DIRECT DETERMINATION OF ARSENIC AND IRON SPECIATION IN SEDIMENTS AND GROUNDWATER USING X-RAY ABSORPTION SPECTROSCOPY: A TIDAL MARSH CASE STUDY

The mobility of arsenic in groundwater is tied directly to coupled redox reactions, often involving iron, that determine attenuation mechanisms such as sorption or precipitation. Adjacent to the site of a former pesticide manufacturing facility in East Palo Alto (CA), soil and groundwater arsenic concentrations exceed 1000 mg/kg and 100 mg/L, respectively.

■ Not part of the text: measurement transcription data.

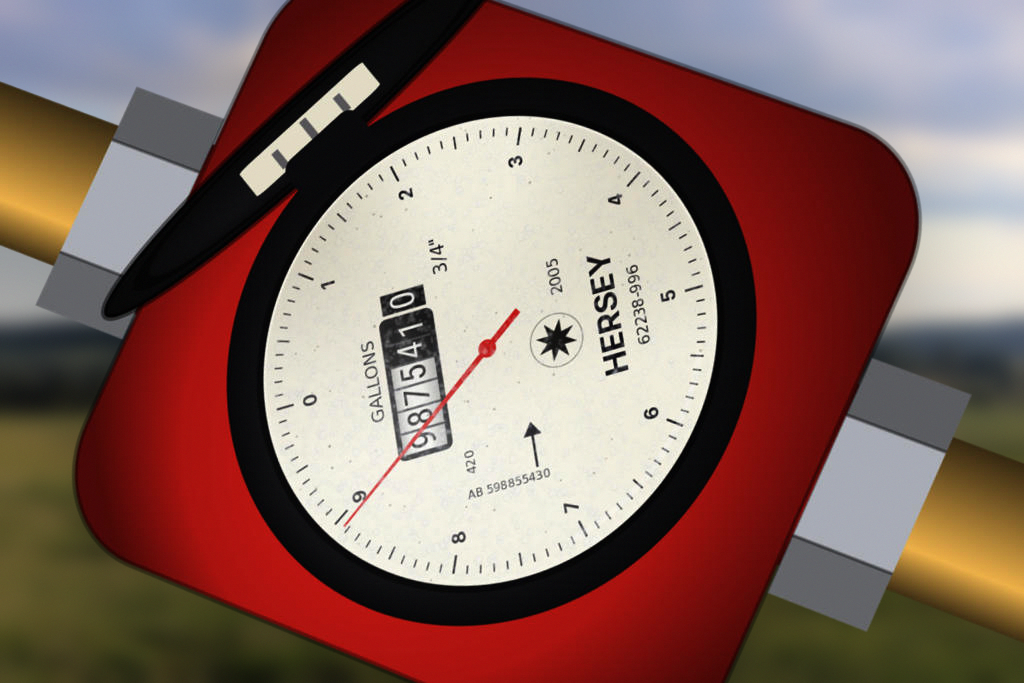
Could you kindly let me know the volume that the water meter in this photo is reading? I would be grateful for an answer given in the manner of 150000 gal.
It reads 9875408.9 gal
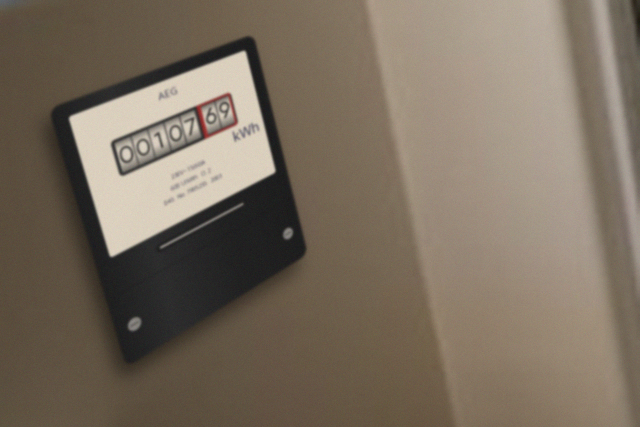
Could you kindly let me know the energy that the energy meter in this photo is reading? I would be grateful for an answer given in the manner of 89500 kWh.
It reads 107.69 kWh
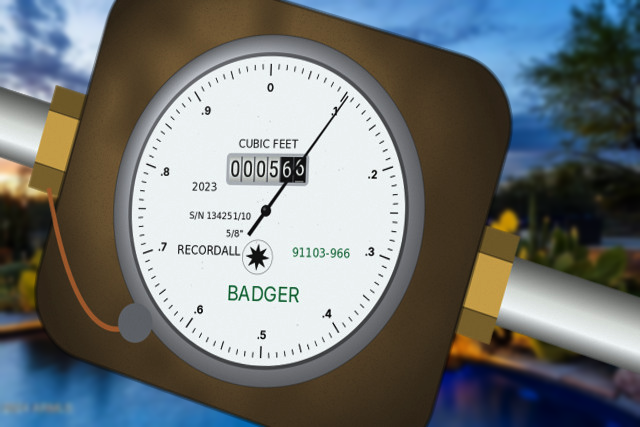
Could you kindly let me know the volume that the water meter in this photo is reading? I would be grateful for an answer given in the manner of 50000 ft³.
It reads 566.10 ft³
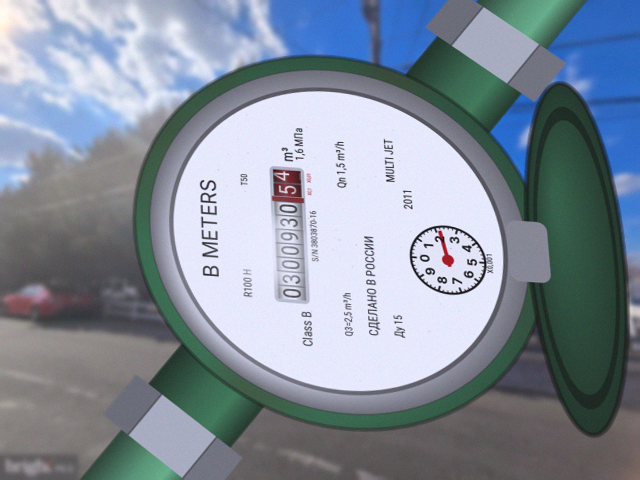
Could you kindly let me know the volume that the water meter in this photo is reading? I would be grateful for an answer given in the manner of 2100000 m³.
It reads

Although groundwater velocities are ~100 ft/yr towards San Francisco Bay to the east, monitoring of arsenic concentrations in wells over the last twelve years has shown arsenic levels down gradient of the plume boundary to be less than 0.010 mg/L. This indicates that the plume boundary has not moved appreciably during this time and suggests that natural processes in the tidal marsh-mixing zone are effectively limiting the subsurface migration of arsenic. The speciation of arsenic and iron as a function of depth was determined in situ using X-ray absorption spectroscopy on fresh, wet sediment samples taken over a 12-ft. interval (9.5 feet of core recovered). Arsenic oxidation state (As(III) or As(V)) in sediments is related directly to lithologic horizons and depth to groundwater. Surficial As(V) is reduced to As(III) ~0.5 ft. below the surface in a clay and sand zone. At ~5-6 ft. depth, a zone of mixed As(III)/As(V) is found, below which all arsenic is oxidized to As(V). This oxidized zone coincides with groundwater level in a sand layer and with relatively high total arsenic concentrations. We hypothesize that arsenic is attenuated in the sand layer by oxidation to As(V) and sorption to mineral surfaces. Dissolved iron (Fe2+) is found in concentrations in excess of 1 mg/L, indicating iron reduction. Dissolved arsenic down gradient of the core is present as As(III). Thus, arsenic attenuation depends on the rate and extent of arsenic oxidation, probably coupled to iron and facilitated by microbial activity, in the upper shallow groundwater zone.